Diz-se que no Império houve Parlamentarismo. Talvez fosse possível a referência a um Parlamentarismo caboclo, pois o Ministério não dependia do Parlamento. Os ministros eram de livre nomeação e demissão do imperador, merecessem ou não a confiança das câmaras. Mas na época imperial existia um freio moralizante: membro do Congresso, deputado ou senador, que aceitasse o cargo de ministro, perdia o mandato, e a circunstância o exonerava de, como parlamentar, de submeter-se a ordens monárquicas e cumpri-las, retirando-se-lhe a independência de membro do Poder Legislativo.

Não se ignora que Locke inspirou Montesquieu e este expôs em obra célebre a separação dos três poderes do Governo. Tal modelo guiou os convencionais de Filadélfia, que votaram a carta constitucional dos Estados Unidos, em que os entendidos encontram erradamente a base do sistema presidencialista.

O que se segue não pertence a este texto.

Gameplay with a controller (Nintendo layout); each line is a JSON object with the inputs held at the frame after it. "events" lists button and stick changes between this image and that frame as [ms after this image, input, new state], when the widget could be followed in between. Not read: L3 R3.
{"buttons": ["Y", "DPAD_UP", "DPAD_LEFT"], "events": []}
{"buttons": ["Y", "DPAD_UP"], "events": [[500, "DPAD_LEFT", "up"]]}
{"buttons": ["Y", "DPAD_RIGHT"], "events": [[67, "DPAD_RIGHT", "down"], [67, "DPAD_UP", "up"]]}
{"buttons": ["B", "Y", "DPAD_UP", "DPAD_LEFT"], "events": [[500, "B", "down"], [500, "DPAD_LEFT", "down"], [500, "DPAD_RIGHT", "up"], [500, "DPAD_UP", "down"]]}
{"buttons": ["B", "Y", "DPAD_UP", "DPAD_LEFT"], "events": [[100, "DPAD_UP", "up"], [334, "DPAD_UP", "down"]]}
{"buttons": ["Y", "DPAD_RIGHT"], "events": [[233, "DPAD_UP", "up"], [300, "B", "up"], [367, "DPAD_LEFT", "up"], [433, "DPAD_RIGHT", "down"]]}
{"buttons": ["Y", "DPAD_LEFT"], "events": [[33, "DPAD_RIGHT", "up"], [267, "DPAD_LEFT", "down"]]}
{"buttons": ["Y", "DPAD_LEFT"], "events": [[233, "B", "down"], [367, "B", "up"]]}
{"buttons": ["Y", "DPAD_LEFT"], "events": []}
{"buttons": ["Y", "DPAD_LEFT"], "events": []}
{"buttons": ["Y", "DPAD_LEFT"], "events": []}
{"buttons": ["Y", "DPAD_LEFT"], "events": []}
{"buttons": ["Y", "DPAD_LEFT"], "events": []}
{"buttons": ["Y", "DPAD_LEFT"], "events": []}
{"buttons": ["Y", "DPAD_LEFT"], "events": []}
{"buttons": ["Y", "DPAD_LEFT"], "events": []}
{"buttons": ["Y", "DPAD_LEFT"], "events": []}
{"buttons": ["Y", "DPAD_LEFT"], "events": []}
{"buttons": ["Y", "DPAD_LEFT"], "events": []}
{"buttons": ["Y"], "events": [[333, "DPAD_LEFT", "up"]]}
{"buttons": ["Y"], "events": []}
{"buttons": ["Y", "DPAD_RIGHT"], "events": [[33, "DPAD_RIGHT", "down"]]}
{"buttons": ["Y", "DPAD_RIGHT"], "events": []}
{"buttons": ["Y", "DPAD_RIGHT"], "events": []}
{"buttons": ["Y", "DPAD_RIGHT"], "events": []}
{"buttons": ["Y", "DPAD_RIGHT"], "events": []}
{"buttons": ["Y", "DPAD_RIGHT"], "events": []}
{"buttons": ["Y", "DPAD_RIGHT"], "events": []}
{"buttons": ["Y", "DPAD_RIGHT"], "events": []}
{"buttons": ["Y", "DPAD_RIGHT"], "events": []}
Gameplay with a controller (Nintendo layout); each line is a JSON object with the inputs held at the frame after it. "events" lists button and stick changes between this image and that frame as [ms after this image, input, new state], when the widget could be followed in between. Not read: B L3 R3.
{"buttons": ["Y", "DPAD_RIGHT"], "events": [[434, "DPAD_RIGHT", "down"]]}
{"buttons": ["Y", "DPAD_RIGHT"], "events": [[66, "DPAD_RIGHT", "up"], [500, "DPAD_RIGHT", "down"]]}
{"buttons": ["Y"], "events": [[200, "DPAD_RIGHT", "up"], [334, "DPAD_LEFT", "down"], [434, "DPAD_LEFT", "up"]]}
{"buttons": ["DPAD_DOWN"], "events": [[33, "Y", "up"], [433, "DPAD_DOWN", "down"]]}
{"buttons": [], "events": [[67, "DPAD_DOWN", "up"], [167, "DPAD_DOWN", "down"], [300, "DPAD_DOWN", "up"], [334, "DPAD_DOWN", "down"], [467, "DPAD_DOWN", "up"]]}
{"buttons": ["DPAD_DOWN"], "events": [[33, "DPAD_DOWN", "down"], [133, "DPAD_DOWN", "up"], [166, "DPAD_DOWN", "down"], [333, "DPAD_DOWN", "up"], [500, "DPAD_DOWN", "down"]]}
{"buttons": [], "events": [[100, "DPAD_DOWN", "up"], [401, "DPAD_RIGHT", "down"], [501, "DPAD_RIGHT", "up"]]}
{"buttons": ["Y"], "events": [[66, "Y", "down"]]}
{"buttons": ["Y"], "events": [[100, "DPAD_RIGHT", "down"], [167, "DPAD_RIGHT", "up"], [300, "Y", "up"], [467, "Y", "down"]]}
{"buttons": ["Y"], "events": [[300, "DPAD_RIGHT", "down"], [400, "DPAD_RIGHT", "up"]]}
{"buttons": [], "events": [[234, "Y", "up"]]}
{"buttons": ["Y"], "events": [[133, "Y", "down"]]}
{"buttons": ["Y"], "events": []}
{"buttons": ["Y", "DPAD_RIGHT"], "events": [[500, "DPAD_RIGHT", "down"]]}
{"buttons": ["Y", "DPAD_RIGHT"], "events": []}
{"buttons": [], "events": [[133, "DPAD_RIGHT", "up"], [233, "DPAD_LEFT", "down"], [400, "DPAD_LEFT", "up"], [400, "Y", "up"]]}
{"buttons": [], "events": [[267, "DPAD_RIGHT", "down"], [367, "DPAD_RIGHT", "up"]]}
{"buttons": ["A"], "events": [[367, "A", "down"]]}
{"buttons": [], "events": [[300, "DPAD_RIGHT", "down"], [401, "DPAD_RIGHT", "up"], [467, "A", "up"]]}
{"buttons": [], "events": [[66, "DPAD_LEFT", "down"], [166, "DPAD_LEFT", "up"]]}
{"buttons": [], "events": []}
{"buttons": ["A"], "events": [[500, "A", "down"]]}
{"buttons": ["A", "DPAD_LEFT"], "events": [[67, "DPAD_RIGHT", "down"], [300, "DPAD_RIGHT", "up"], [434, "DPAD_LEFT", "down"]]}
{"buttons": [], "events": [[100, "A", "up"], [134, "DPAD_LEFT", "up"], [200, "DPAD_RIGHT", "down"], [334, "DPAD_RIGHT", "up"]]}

Atribuem os desavisados a Rui Barbosa a Constituição brasileira de 1891. Nunca. Ela foi orientada e comandada pelos positivistas, advogados de Governo ditatorial, como sucedeu. Promulgou-se a hipertrofia do Poder Executivo - e desta hipertrofia, na República Velha, na República Getuliana, na República pós-Getúlio, na República Militar de 1964 e na atual desgastada e surrada República Nova, resultaram e continuam resultando abusos e intranqüilidade. Os positivistas, que talvez nunca tenham lido a Constituição dos Estados Unidos, ou porque, de propósito, recusassem os seus princípios, fizeram do chamado presidencialismo no Brasil uma ditadura forte e sem contraste, um vício republicano. Na América do Norte distribuiu-se a competência dos poderes e garantiram-se o equilíbrio e a coordenação entre as suas prerrogativas pela teoria dos pesos e contrapesos. Existe mútua fiscalização: um poder serve de freio e controle ao outro. Vigora em Tio Sam um Governo congressional, com supremacia do Senado. Nem a Corte Suprema escapa ao Congresso. Recorde-se o fato de que Wilson assinou o tratado de paz de 1918 em que se criou a Liga das Nações, por proposta do próprio presidente. O Congresso desaprovou a participação do País nesse organismo internacional - e Wilson viu-se derrotado. A nomeação dos secretários (ministros) pelo presidente da República, na terra de Roosevelt, depende de homologação do Senado. Recentemente, no Brasil, mais uma vez, parlamentares passaram a ministros, sem que perdessem o mandato, e mais uma vez se invadiu o outro poder. No caso os partidos políticos e o Congresso mais se submetem ao mandonismo presidencial, ferindo-se a independência dos poderes e os fundamentos cívicos das agremiações políticas.

Existe velho e rancento vício republicano sempre em voga: os privilégios ditatoriais do presidente da República, com a solidariedade do Poder Legislativo.